Most Influential Subset Selection: Challenges, Promises, and Beyond
Yuzheng Hu, Pingbang Hu, Han Zhao, Jiaqi W. Ma
TL;DR
This paper analyzes the Most Influential Subset Selection (MISS) problem, showing that traditional influence-function–based greedy methods can fail even in linear models due to non-additivity and leverage effects. It introduces an adaptive greedy algorithm that iteratively refits and reevaluates sample influence to capture interactions among training samples, providing theoretical support and empirical evidence across regression, classification, and non-linear neural networks.

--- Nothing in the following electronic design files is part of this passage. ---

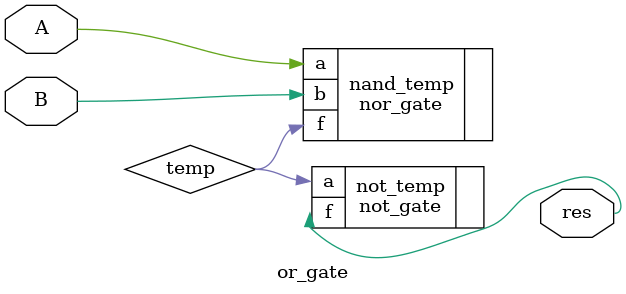
<source format=v>
`include "nor.v"
`include "not.v"
module or_gate(input A, input B, output res);

	wire temp;
	nor_gate nand_temp(
		.a(A),
		.b(B),
		.f(temp)
	);
	not_gate not_temp(
		.a(temp),
		.f(res)
	);

endmodule
</source>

Key phenomena uncovered include amplification and cancellation of group effects, as well as the non-submodularity of higher-order approximations, which complicates guarantees for MISS. The work also discusses how the target function choice critically shapes the observed influence and questions the use of additive metrics like Linear Datamodeling Score (LDS), highlighting the need for function-aware, data-contextual MISS methods with consideration of the trade-off between performance and efficiency.
Abstract
How can we attribute the behaviors of machine learning models to their training data? While the classic influence function sheds light on the impact of individual samples, it often fails to capture the more complex and pronounced collective influence of a set of samples. To tackle this challenge, we study the Most Influential Subset Selection (MISS) problem, which aims to identify a subset of training samples with the greatest collective influence. We conduct a comprehensive analysis of the prevailing approaches in MISS, elucidating their strengths and weaknesses. Our findings reveal that influence-based greedy heuristics, a dominant class of algorithms in MISS, can provably fail even in linear regression. We delineate the failure modes, including the errors of influence function and the non-additive structure of the collective influence. Conversely, we demonstrate that an adaptive version of these heuristics which applies them iteratively, can effectively capture the interactions among samples and thus partially address the issues. Experiments on real-world datasets corroborate these theoretical findings and further demonstrate that the merit of adaptivity can extend to more complex scenarios such as classification tasks and non-linear neural networks. We conclude our analysis by emphasizing the inherent trade-off between performance and computational efficiency, questioning the use of additive metrics such as the Linear Datamodeling Score, and offering a range of discussions.